I have discovered that it can actually be powerful to allow children to explore and experiment with all types of food without judgment. At home, we do things differently than at Grandma’s, but they get to experience this difference for themselves, without my having to lecture or say a word.
I’ve seen my 6-year old go through all kinds of food stages. She used to eat these bars at my mom’s and now she doesn’t want them anymore. Lately, instead of gulping apple juice, she is stopping and drinking water because she realizes how thirsty too much juice makes her feel. My daughter has asked her share of questions, which has led to the best nutrition teaching possible because it’s based on her observations and interests.
What’s interesting is that neither of my kids asks for the food or other privileges at home that are available at Grandma’s. When we go shopping they aren’t trying to sneak food into the cart. They seem content with what and how I structure food (and screen time) at home.

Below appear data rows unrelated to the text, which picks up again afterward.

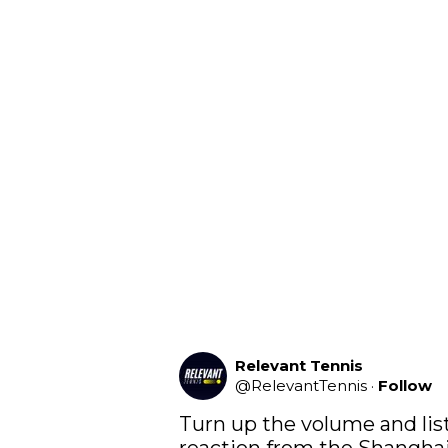
Relevant Tennis
@
RelevantTennis
·
Follow
Turn up the volume and li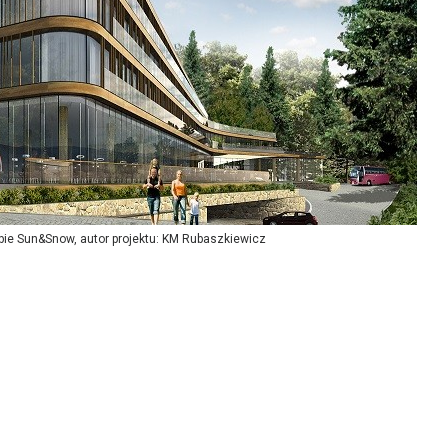
ębie Sun&Snow, autor projektu: KM Rubaszkiewicz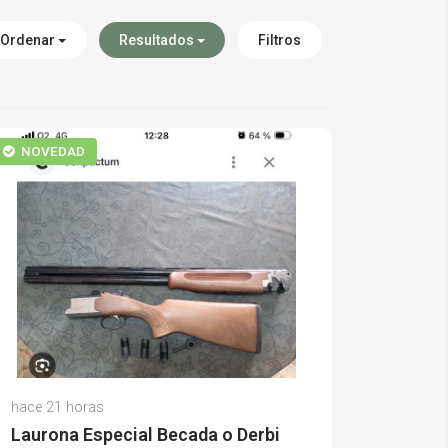
Ordenar
Resultados
Filtros
NOVEDAD
Nicolas O.
hace 21 horas
(0)
Laurona Especial Becada o Derbi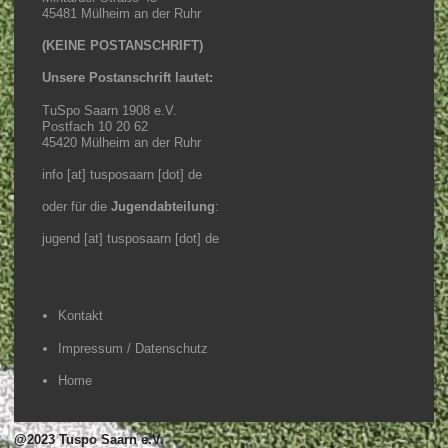
45481 Mülheim an der Ruhr
(KEINE POSTANSCHRIFT)
Unsere Postanschrift lautet:
TuSpo Saarn 1908 e.V.
Postfach 10 20 62
45420 Mülheim an der Ruhr
info [at] tusposaarn [dot] de
oder für die
Jugendabteilung
:
jugend [at] tusposaarn [dot] de
Kontakt
Impressum / Datenschutz
Home
@2023 Tuspo Saarn e.V.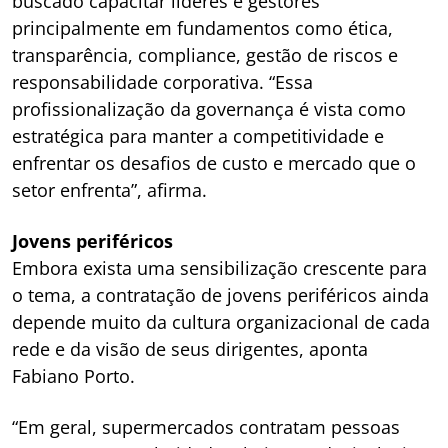
buscado capacitar líderes e gestores
principalmente em fundamentos como ética,
transparência, compliance, gestão de riscos e
responsabilidade corporativa. “Essa
profissionalização da governança é vista como
estratégica para manter a competitividade e
enfrentar os desafios de custo e mercado que o
setor enfrenta”, afirma.
Jovens periféricos
Embora exista uma sensibilização crescente para
o tema, a contratação de jovens periféricos ainda
depende muito da cultura organizacional de cada
rede e da visão de seus dirigentes, aponta
Fabiano Porto.
“Em geral, supermercados contratam pessoas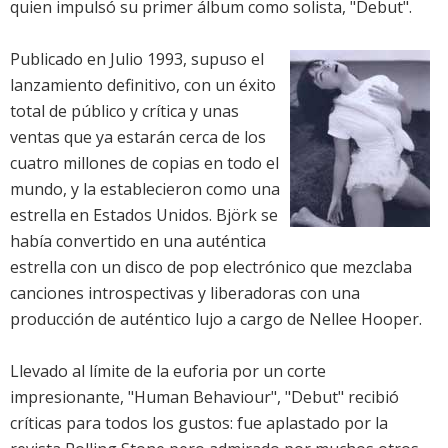
quien impulsó su primer álbum como solista, "Debut".
Publicado en Julio 1993, supuso el
lanzamiento definitivo, con un éxito
total de público y crítica y unas
ventas que ya estarán cerca de los
cuatro millones de copias en todo el
mundo, y la establecieron como una
estrella en Estados Unidos. Björk se
había convertido en una auténtica
estrella con un disco de pop electrónico que mezclaba
canciones introspectivas y liberadoras con una
producción de auténtico lujo a cargo de Nellee Hooper.
Llevado al límite de la euforia por un corte
impresionante, "Human Behaviour", "Debut" recibió
críticas para todos los gustos: fue aplastado por la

What really helps me is the belief (strongly supported by research) that the most important environment my kids have, in terms of developing healthy habits, is the home. And even though my kids will go through different food stages as they grow, it is very likely that, as adults, they will choose the balanced eating style my husband and I model at home.
But if I push too hard, they may end up rebelling, becoming attracted to the very things I want them to learn to moderate. So instead of fear, I choose to stand in a place of confidence, showing I’m not threatened by the outside environment (because I’m not!). This doesn’t mean I won’t try to positively affect their surroundings as I have at my daughter’s school, I’ve just decided not to make it the enemy.
I also realize that when I let my kids loose in college they are going to be surrounded by less-than-stellar food choices. When they start working they will have all sorts of choices too — think donuts at meetings and cakes at office birthday parties and people bringing in their kids’ Halloween candy. Teaching children how to manage these foods is an often ignored, but important, factor in raising healthy eaters.
So my strategy isn’t to shelter my kids, but to expose them in sensible ways, using their experiences to help guide them to balanced choices. And because Grandma is already exposing them to this world, that means I don’t have to.
How do you feel about what happens at Grandma’s or other outside food environments?